◆ **Try it**: Your answer must hold only the lines below from the line containing "Inspection report" through the line containing "Capital Funds Plc）無意藉由這些評論提供任何投資上的建議或要約。", each reproduced exactly.

Transcribed page contents
=== Begin Enclosure ===

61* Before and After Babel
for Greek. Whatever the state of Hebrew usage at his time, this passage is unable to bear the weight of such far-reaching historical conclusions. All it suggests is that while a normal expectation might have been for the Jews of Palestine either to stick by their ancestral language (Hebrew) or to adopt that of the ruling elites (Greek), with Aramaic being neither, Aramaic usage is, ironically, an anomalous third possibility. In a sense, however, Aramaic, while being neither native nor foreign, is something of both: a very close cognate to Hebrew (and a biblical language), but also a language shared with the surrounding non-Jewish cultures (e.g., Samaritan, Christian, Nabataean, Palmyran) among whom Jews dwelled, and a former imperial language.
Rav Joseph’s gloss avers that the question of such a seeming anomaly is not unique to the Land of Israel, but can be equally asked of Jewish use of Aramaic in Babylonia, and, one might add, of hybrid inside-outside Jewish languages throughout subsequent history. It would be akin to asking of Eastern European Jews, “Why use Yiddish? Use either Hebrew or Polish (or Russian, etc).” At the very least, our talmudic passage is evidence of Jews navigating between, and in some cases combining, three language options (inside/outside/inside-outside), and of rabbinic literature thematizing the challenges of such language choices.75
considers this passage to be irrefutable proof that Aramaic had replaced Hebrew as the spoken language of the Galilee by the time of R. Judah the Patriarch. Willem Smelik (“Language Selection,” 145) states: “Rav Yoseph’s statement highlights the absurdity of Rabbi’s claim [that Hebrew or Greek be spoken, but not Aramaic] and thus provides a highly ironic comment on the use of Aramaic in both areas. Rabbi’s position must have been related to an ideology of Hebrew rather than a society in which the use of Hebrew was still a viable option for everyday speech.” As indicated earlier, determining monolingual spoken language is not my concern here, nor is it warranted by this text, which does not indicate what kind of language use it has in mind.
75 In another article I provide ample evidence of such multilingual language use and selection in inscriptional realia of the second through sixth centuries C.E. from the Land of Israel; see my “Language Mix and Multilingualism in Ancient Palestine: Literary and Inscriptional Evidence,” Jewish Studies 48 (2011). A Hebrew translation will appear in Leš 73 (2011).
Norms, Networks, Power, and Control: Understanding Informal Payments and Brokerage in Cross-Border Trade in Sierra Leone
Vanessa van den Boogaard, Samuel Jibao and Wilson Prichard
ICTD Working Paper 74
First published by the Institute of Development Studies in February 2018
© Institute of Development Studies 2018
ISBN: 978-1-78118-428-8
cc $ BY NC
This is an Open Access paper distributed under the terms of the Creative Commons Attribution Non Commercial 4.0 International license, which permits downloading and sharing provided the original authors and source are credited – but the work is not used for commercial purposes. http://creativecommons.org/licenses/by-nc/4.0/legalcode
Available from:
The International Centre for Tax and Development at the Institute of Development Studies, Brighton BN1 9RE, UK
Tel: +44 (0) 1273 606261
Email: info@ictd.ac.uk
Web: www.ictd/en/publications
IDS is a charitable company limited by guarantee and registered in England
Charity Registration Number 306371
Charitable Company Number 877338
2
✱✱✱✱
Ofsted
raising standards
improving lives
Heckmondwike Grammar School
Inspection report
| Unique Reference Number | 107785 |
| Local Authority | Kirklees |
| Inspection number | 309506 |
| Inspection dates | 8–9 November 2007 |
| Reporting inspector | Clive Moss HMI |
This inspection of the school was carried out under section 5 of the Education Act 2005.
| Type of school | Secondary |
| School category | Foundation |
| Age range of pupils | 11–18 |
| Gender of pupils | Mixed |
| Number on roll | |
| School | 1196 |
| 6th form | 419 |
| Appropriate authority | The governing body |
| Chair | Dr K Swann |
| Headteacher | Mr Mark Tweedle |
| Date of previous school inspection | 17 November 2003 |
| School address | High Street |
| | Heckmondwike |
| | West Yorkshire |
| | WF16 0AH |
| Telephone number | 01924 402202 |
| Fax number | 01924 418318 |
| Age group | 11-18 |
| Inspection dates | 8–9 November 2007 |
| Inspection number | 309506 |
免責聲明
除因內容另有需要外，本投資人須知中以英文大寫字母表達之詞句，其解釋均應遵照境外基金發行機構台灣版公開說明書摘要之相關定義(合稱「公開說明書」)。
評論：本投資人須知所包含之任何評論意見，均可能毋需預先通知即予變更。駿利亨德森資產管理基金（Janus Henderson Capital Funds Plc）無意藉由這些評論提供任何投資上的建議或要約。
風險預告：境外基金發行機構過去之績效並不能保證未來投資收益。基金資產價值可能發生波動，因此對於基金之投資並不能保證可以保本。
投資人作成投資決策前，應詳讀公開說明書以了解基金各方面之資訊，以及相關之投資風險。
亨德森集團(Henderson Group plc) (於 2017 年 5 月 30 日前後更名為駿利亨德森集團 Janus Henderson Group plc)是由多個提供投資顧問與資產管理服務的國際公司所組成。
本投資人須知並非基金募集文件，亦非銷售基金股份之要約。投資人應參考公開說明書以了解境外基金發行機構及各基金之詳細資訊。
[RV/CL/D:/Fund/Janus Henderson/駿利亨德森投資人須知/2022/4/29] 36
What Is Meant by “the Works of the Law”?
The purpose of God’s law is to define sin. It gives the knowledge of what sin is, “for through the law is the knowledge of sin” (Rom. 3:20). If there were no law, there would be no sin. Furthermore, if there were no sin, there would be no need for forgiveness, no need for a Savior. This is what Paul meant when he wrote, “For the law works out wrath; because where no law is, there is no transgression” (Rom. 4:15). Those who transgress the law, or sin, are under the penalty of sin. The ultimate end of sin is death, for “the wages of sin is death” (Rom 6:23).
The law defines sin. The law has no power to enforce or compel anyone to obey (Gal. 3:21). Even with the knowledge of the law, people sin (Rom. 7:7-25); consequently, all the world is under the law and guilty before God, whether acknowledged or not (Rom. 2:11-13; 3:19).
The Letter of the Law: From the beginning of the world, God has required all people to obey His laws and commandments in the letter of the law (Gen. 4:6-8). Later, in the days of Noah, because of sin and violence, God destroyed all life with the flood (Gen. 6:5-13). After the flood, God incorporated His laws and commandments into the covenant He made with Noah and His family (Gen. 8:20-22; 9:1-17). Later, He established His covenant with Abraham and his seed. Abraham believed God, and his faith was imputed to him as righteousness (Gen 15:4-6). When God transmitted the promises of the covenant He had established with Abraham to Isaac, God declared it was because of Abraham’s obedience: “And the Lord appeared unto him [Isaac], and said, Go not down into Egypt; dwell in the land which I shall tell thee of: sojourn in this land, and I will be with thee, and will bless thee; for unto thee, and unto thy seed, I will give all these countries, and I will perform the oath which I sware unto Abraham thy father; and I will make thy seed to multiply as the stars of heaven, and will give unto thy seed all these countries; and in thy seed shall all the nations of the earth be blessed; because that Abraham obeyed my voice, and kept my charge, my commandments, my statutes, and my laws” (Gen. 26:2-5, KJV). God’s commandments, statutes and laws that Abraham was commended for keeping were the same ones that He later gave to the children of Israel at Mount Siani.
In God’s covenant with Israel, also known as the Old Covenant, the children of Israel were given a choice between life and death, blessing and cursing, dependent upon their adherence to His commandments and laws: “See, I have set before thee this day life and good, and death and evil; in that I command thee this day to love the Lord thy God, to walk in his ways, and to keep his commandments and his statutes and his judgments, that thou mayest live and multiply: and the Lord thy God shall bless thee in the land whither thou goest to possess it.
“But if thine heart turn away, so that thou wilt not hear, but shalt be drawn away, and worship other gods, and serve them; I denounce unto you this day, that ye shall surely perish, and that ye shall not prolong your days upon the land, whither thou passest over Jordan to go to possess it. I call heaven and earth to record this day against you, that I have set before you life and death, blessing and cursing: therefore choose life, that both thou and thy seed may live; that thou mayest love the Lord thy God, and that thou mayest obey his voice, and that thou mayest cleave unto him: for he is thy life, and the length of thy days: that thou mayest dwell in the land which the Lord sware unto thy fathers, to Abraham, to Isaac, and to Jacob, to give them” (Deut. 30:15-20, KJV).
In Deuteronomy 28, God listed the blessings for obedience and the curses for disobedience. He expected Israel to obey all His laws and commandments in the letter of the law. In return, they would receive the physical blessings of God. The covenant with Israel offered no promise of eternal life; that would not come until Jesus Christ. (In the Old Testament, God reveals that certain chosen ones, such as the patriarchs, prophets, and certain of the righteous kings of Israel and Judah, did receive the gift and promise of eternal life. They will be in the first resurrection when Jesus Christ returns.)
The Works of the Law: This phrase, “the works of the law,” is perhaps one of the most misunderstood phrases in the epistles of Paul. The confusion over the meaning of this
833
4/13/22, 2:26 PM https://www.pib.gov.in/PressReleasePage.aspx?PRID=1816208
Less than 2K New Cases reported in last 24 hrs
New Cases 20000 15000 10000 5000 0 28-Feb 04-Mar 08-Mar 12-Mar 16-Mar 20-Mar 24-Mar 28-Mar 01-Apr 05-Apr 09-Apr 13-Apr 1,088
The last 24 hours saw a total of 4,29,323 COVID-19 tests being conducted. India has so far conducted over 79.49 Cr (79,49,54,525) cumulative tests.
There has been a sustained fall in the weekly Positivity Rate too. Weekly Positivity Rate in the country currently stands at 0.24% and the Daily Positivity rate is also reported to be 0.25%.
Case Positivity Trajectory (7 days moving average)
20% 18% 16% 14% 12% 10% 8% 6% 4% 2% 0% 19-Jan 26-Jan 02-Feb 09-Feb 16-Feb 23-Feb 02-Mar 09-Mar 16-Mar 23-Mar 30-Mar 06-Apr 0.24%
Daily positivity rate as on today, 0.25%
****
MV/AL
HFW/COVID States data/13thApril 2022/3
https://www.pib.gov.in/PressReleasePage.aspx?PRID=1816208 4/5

=== End Enclosure ===

◆ **Exercise result**:
Inspection report
| Unique Reference Number | 107785 |
| Local Authority | Kirklees |
| Inspection number | 309506 |
| Inspection dates | 8–9 November 2007 |
| Reporting inspector | Clive Moss HMI |
This inspection of the school was carried out under section 5 of the Education Act 2005.
| Type of school | Secondary |
| School category | Foundation |
| Age range of pupils | 11–18 |
| Gender of pupils | Mixed |
| Number on roll | |
| School | 1196 |
| 6th form | 419 |
| Appropriate authority | The governing body |
| Chair | Dr K Swann |
| Headteacher | Mr Mark Tweedle |
| Date of previous school inspection | 17 November 2003 |
| School address | High Street |
| | Heckmondwike |
| | West Yorkshire |
| | WF16 0AH |
| Telephone number | 01924 402202 |
| Fax number | 01924 418318 |
| Age group | 11-18 |
| Inspection dates | 8–9 November 2007 |
| Inspection number | 309506 |
免責聲明
除因內容另有需要外，本投資人須知中以英文大寫字母表達之詞句，其解釋均應遵照境外基金發行機構台灣版公開說明書摘要之相關定義(合稱「公開說明書」)。
評論：本投資人須知所包含之任何評論意見，均可能毋需預先通知即予變更。駿利亨德森資產管理基金（Janus Henderson Capital Funds Plc）無意藉由這些評論提供任何投資上的建議或要約。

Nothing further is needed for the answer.